Many Practice Managers belong to the Institute of General Practice Management (IGPM), which works to amplify their voices nationally, raise awareness of their responsibilities, and advocate for the recognition they deserve. Without strong leadership at this level, practices would struggle to meet the demands of modern healthcare.

We shouldn’t overlook the contributions of reception teams, secretaries, prescription clerks, and nursing staff, all working diligently behind the scenes to maintain operations – answering phones, updating records, preparing referrals, coordinating with hospitals, and ensuring patients receive appropriate care when they need it.

Finding the Silver Lining

Yes, general practice faces significant challenges. Demand has reached unprecedented levels, and the sheer volume of work can be overwhelming. However, there are positive developments too.

Technology has enabled practices to manage care in innovative ways – from online consultations to remote monitoring of chronic conditions. Patients can now receive advice without always needing in-person visits. Staff are developing new approaches to triage and prioritise care, ensuring the most urgent needs receive prompt attention. Many practices share a genuine team spirit – a collective commitment to improving care, even under difficult circumstances.

The shift toward team-based care, with more clinical pharmacists, first-contact physiotherapists, and mental health practitioners working in practices, helps distribute the workload.

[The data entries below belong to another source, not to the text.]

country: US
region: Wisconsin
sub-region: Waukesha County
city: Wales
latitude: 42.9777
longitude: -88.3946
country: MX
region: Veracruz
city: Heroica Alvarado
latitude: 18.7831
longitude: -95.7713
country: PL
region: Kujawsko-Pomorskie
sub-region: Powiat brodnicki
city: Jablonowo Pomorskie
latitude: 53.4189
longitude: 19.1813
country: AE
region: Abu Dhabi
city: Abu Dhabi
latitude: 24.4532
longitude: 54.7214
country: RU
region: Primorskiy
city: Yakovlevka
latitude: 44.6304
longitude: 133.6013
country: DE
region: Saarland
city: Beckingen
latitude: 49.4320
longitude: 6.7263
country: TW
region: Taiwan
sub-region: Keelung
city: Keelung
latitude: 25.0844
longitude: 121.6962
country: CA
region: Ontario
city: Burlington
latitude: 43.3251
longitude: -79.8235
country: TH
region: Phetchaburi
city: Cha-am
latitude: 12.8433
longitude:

GPs remain central to this system, but they’re no longer alone – benefiting both patients and healthcare providers alike.

So Why Does the Waiting Room Look So Quiet?

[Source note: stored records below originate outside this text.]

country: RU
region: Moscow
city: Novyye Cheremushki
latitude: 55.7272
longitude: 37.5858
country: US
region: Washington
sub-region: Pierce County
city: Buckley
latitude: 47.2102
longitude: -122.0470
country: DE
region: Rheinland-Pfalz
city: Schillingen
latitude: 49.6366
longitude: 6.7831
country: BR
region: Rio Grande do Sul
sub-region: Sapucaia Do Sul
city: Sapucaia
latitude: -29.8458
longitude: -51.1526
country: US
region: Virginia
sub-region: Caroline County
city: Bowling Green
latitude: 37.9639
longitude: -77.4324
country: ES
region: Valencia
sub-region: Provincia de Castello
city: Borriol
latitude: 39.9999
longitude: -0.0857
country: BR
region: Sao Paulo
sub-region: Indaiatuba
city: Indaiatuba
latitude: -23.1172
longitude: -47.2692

Because the real waiting room isn’t the physical space with chairs and magazines. It’s the digital queue – filled with lab results, prescription requests, incoming hospital correspondence, and patients awaiting callbacks. It’s the MDT meeting happening down the hall, or the GP at their desk writing a potentially life-saving referral.

When you’re told there’s a wait to see your GP, or you notice an empty waiting room, remember this: general practice hasn’t stopped working. It’s operating in less visible but equally vital ways.

Your GP isn’t sitting idle. They’re behind the scenes – reviewing, prescribing, calling, referring, consulting, and coordinating – often simultaneously. The quiet waiting room doesn’t indicate inactivity; rather, it reflects everything happening at once, just beyond your view.